# Activity 1:
According to the circuit analysis notes, how many equations and unknowns does a circuit with 6 elements yield?
# Activity 2:
Reproduce the circuit analysis notes between "Introduce and implement Mesh" and "terms of \(v_3\)", inclusive.

Node Voltage & Mesh Current Analysis
BME253L - Fall 2025
Learning Objectives
Practice using voltage and current division, with equivalent resistances, to analyze circuits.
Introduce and implement Node Voltage Analysis (NVA)
Introduce and implement Mesh Current Analysis (MCA)
Solve for \(v_o\) Using Voltage Division
Given: \(v_s = 300 V\), \(R_1 = R_2 = R_0 = 100 \Omega\), \(R_3 = 200 \Omega\)
Step 1: Solve for \(v_o\) in terms of \(v_3\)
Voltage division of nodes \(B \rightarrow C \rightarrow D\).
\(v_o = v_3 \frac{R_o}{R_o + R_2}\)
Step 2: Solve for \(v_3\) in terms of \(v_s\)
\[ \begin{gather} v_3 = v_s \frac{R_3 || (R_o + R_2)}{R_1 + R_3 || (R_o+R_2)} \\ v_o = 75 V \end{gather} \]
We didn’t have the explicitly use KCL, KVL or Ohm’s law (but they are all in play for the voltage division and equivalent resistance relationships)!
Solve for \(i_1(R_x)\) Using Current Division
Simplify to Equivalent Circuit with Two Branches
\[ \begin{gather} i_1 = i_s \frac{R_{eq}}{R_1 + R_{eq}} \\ R_{eq} = R_2 || (R+R') \\ \end{gather} \]
Let \(R_3 = R + R'\) (series equivalent), just to make expression easier to read.
\[ i_1 = i_s \frac{R_2 R_3}{R_2 R_3 + R_1 R_3 + R_1 R_2} \]
Node Voltage Analysis (NVA)
- More complex circuits will quickly become overwhelming with number of simultaneous equations to solve based on KVL, KCL and Ohm’s law.
A circuit with 6 elements yields 12 equations and 12 unknowns!
- One approach to reducing this number of equations and unknowns is to express the system of circuit analysis equiations in terms of node voltages.
\[ \begin{gather} i_R = \frac{v_A - v_B}{R} \\ v_R = v_A - v_B \end{gather} \]
NVA: General Approach
- Label nodes, reference (
GND= 0), and component voltages.
\[ \begin{align} v_1 & = v_A - v_D = v_A \\ v_2 & = v_A - v_B \\ v_3 & = v_B - v_D = v_B \\ v_4 & = v_B - v_C \\ v_5 & = v_C - v_D = v_C \end{align} \]
Note that 5 unknown voltages (\(v_{1-5}\)) have been reduced to 3 (\(v_{A-C}\))!

# Provided material:

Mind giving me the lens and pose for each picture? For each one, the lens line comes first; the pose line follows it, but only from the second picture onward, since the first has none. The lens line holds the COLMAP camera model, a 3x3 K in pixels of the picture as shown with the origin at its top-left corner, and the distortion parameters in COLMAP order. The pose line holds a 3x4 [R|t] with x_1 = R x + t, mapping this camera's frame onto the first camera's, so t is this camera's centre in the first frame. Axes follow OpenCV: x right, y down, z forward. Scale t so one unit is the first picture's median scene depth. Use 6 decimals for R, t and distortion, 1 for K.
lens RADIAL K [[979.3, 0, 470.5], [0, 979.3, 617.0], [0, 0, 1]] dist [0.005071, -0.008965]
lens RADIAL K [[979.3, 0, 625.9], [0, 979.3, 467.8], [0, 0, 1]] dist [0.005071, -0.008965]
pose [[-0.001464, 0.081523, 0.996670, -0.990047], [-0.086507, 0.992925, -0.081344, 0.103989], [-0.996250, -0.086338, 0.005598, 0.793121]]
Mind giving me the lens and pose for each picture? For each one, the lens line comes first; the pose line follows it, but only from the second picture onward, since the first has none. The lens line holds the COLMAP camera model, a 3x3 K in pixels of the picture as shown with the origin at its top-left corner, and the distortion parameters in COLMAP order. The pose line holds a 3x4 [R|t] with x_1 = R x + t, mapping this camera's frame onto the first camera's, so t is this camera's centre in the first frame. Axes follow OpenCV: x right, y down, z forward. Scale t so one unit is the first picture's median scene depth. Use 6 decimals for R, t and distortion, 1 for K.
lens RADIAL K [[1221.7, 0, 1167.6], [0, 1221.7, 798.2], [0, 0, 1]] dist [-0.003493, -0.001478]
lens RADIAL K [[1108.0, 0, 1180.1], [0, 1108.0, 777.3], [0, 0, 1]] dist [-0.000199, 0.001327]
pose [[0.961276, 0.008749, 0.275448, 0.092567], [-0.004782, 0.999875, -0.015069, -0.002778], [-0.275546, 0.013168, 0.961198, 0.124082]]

# Task answer 1:
12 equations and 12 unknowns.

# Task answer 2:
Introduce and implement Mesh Current Analysis (MCA)
Solve for \(v_o\) Using Voltage Division
Given: \(v_s = 300 V\), \(R_1 = R_2 = R_0 = 100 \Omega\), \(R_3 = 200 \Omega\)
Step 1: Solve for \(v_o\) in terms of \(v_3\)